Training effects - Resting heart rate

Answer 3

New vasculature, particularly in the capillary beds of working muscle, acts to decrease resting blood pressure. The result is more blood pushed through the working tissue, a lower resting heart rate and lower heart rate at submaximal exercise intensities.

Question 4

Training effects - Stroke Volume

Answer 4

The amount of blood pumped from the left ventricle in a single contraction is known as stroke volume.

Cardiovascular training increases the size of the left ventricle, increasing stroke volume.

Endurance training also increases plasma volume, which in turn increases total blood volume.

Question 5

Training effects - Cardiac Output

Answer 5

Cardiac output is the volume of blood per minute pumped by the heart. The calculation is as follows:

Heart rate x Stroke volume = Cardiac output

The increase in total blood volume along with the increase in cardiac output means that the heart can pump more oxygen and nutrients to the skeletal muscle, as well as more carbon dioxide away from working skeletal muscle.

The maximal cardiac output in trained individuals is higher than in untrained individuals because of the larger stroke volume. This means more blood is being pumped to the muscles and more oxygenated blood is delivered to the active tissues, permitting a greater reliance on oxidative ATP resynthesis.

Question 6

Training Effects: Oxygen Consumption

Answer 6

Proper and effective cardiovascular training also improves the body’s oxygen consumption.

As exercise intensity increases, so does the demand for oxygen and the creation of carbon dioxide.

Cardiovascular training improves an athlete’s ability to transport oxygen and to use it as well.

The more oxygen the athlete can consume, the more energy they are capable of producing.

Question 7

Measuring Cardiovascular Fitness:

VO2 Max

Answer 7

VO2max is the maximal rate of oxygen consumption that can be achieved during physical exertion.
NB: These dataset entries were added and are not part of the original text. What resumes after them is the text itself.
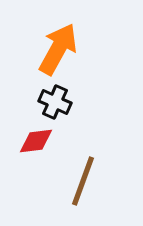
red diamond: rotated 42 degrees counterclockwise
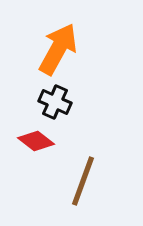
red diamond: rotated 45 degrees clockwise
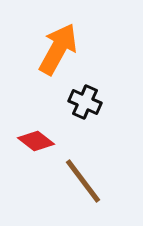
black cross: moved 30 px right
brown line: rotated 57 degrees counterclockwise
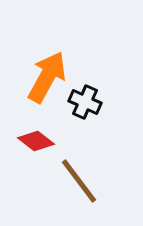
orange arrow: moved 11 px left, 28 px down
brown line: moved 4 px left
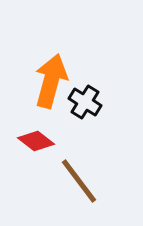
orange arrow: moved 4 px right, 4 px down; rotated 14 degrees counterclockwise
black cross: rotated 8 degrees clockwise
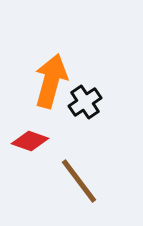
black cross: rotated 24 degrees clockwise
red diamond: moved 6 px left; rotated 18 degrees counterclockwise
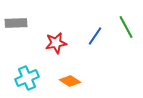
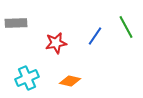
orange diamond: rotated 20 degrees counterclockwise
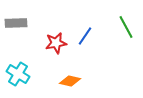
blue line: moved 10 px left
cyan cross: moved 9 px left, 4 px up; rotated 35 degrees counterclockwise
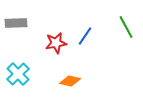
cyan cross: rotated 15 degrees clockwise
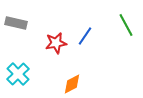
gray rectangle: rotated 15 degrees clockwise
green line: moved 2 px up
orange diamond: moved 2 px right, 3 px down; rotated 40 degrees counterclockwise
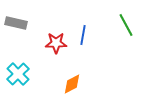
blue line: moved 2 px left, 1 px up; rotated 24 degrees counterclockwise
red star: rotated 10 degrees clockwise
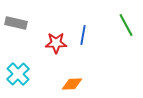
orange diamond: rotated 25 degrees clockwise
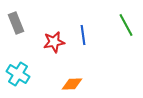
gray rectangle: rotated 55 degrees clockwise
blue line: rotated 18 degrees counterclockwise
red star: moved 2 px left, 1 px up; rotated 10 degrees counterclockwise
cyan cross: rotated 15 degrees counterclockwise
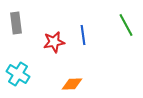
gray rectangle: rotated 15 degrees clockwise
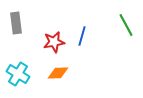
blue line: moved 1 px left, 1 px down; rotated 24 degrees clockwise
orange diamond: moved 14 px left, 11 px up
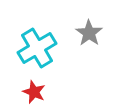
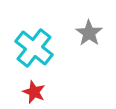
cyan cross: moved 3 px left; rotated 21 degrees counterclockwise
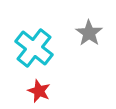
red star: moved 5 px right, 1 px up
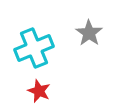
cyan cross: rotated 30 degrees clockwise
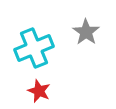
gray star: moved 3 px left, 1 px up
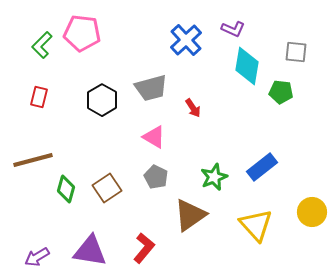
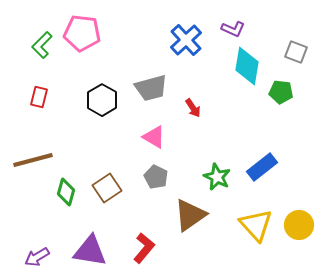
gray square: rotated 15 degrees clockwise
green star: moved 3 px right; rotated 24 degrees counterclockwise
green diamond: moved 3 px down
yellow circle: moved 13 px left, 13 px down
It is one factor that can determine an athlete’s capacity to perform sustained exercise and is linked to aerobic endurance.

VO2max is determined via a graded exercise test, usually in a lab, in which exercise intensity is gradually increased while oxygen consumption is being measured.

When oxygen consumption remains steady, despite an increase in workload, an athlete has reached his or her VO2max

Question 8

Measuring Cardiovascular Fitness: Lactate Threshold

Answer 8

The blood lactate levels in response to exercise have been used as a performance indicator.

Energy demand is a function of exercise intensity and is met by the oxidation of fat and carbohydrates.

If the demand for energy increases, then a greater portion of ATP resynthesis shifts from the aerobic to anaerobic metabolic pathways and lactate begins to accumulate in the blood.

The point at which lactate production outmatches its clearance is known as the lactate threshold.

The lactate threshold (LT) is determined most accurately via a blood test, but can also be determined via field tests.

Question 9

Summary

Answer 9

• The cardiorespiratory system provides the body with oxygen and nutrients required to perform work, and removes waste products, like carbon dioxide, from the body. It also regulates body temperature and maintains fluid balance.
• Cardiovascular training effects include: decreased Resting Heart Rate (RHR), decreased resting blood pressure, lower heart rate at submaximal exercise intensities, increased plasma volume, increased total blood volume, increased cardiac output, improved oxygen consumption, a shift in fuel utilization to spare glycogen, change in blood composition, increased motor neuron recruitment and improved temperature regulation.
• The ability to transport oxygen efficiently contributes to optimal performance for the endurance athlete. The more oxygen the athlete can consume, the more energy they are capable of producing.
• Measures of cardiovascular fitness include VO2max (the highest rate of oxygen transport and use that can be achieved at maximal physical exertion) and lactate threshold (the intensity beyond which any further contributions to total energy supply comes from oxygen-independent sources).